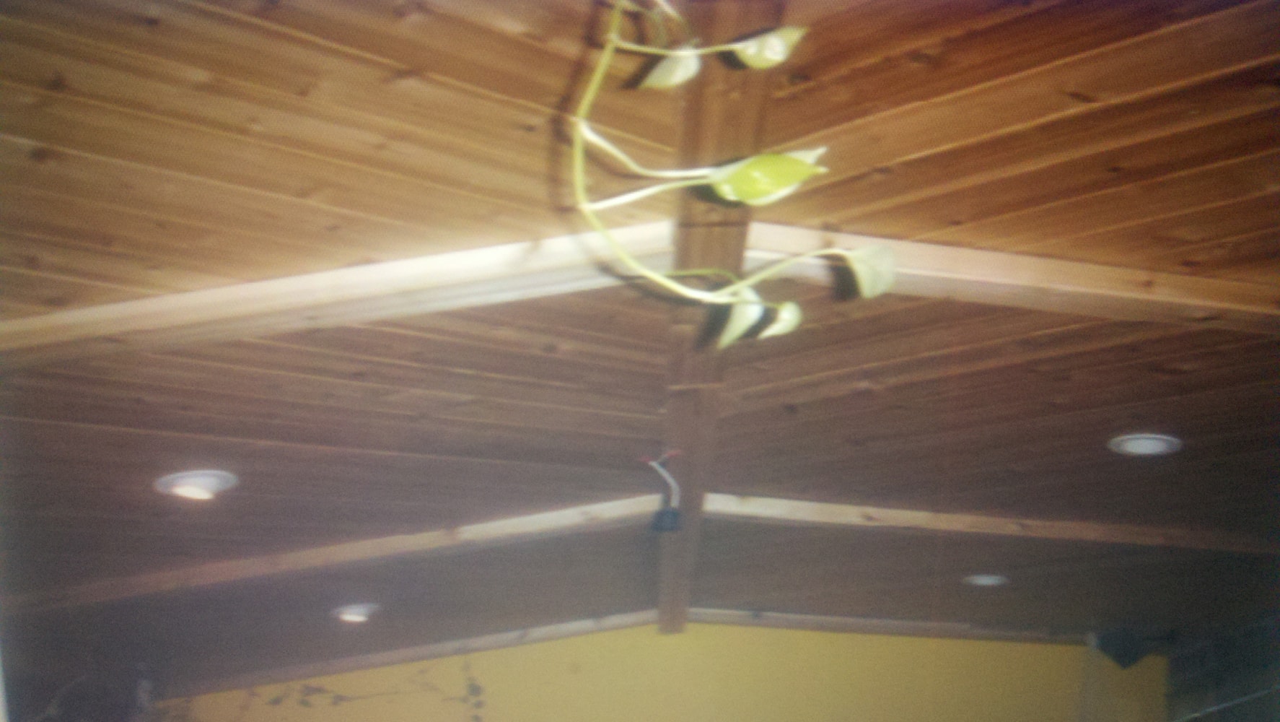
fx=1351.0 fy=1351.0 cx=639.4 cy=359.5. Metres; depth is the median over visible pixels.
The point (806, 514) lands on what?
ceiling beam
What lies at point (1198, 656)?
dark wall
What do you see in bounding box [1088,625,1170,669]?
speaker
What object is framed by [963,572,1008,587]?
recessed light
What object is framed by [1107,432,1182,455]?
recessed light
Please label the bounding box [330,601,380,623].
recessed light
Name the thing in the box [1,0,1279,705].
wooden ceiling
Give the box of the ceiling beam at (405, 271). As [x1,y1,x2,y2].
[0,217,672,370]
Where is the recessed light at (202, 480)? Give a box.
[153,468,239,500]
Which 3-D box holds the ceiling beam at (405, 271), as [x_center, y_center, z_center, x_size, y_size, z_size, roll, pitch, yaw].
[-0.739,-0.117,2.505,1.945,0.128,0.211,0,-18,0]
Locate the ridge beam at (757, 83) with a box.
[654,0,785,634]
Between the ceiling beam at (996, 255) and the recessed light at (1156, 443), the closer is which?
the ceiling beam at (996, 255)
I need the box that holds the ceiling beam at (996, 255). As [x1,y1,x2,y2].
[737,219,1279,335]
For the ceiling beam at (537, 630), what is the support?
attached to the wooden ceiling
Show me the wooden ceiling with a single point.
(830, 125)
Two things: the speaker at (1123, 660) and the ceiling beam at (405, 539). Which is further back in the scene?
the speaker at (1123, 660)
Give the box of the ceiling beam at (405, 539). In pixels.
[6,491,668,613]
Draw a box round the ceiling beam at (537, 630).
[164,608,660,698]
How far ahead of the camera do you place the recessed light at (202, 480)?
3.46 m
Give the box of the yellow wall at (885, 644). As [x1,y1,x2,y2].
[155,615,1170,718]
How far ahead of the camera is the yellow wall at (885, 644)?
6.74 m
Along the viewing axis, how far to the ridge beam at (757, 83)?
2.30 m
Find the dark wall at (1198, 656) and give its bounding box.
[1163,609,1279,721]
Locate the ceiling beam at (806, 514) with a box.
[700,492,1277,554]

# [Work request]
Could the entries above be written out word for word, pictures excluded?

# [Written answer]
fx=1351.0 fy=1351.0 cx=639.4 cy=359.5. Metres; depth is the median over visible pixels.
The point (806, 514) lands on what?
ceiling beam
What lies at point (1198, 656)?
dark wall
What do you see in bounding box [1088,625,1170,669]?
speaker
What object is framed by [963,572,1008,587]?
recessed light
What object is framed by [1107,432,1182,455]?
recessed light
Please label the bounding box [330,601,380,623].
recessed light
Name the thing in the box [1,0,1279,705].
wooden ceiling
Give the box of the ceiling beam at (405, 271). As [x1,y1,x2,y2].
[0,217,672,370]
Where is the recessed light at (202, 480)? Give a box.
[153,468,239,500]
Which 3-D box holds the ceiling beam at (405, 271), as [x_center, y_center, z_center, x_size, y_size, z_size, roll, pitch, yaw].
[-0.739,-0.117,2.505,1.945,0.128,0.211,0,-18,0]
Locate the ridge beam at (757, 83) with a box.
[654,0,785,634]
Between the ceiling beam at (996, 255) and the recessed light at (1156, 443), the closer is which?
the ceiling beam at (996, 255)
I need the box that holds the ceiling beam at (996, 255). As [x1,y1,x2,y2].
[737,219,1279,335]
For the ceiling beam at (537, 630), what is the support?
attached to the wooden ceiling
Show me the wooden ceiling with a single point.
(830, 125)
Two things: the speaker at (1123, 660) and the ceiling beam at (405, 539). Which is further back in the scene?
the speaker at (1123, 660)
Give the box of the ceiling beam at (405, 539). In pixels.
[6,491,668,613]
Draw a box round the ceiling beam at (537, 630).
[164,608,660,698]
How far ahead of the camera do you place the recessed light at (202, 480)?
3.46 m
Give the box of the yellow wall at (885, 644). As [x1,y1,x2,y2].
[155,615,1170,718]
How far ahead of the camera is the yellow wall at (885, 644)?
6.74 m
Along the viewing axis, how far to the ridge beam at (757, 83)?
2.30 m
Find the dark wall at (1198, 656) and give its bounding box.
[1163,609,1279,721]
Locate the ceiling beam at (806, 514) with a box.
[700,492,1277,554]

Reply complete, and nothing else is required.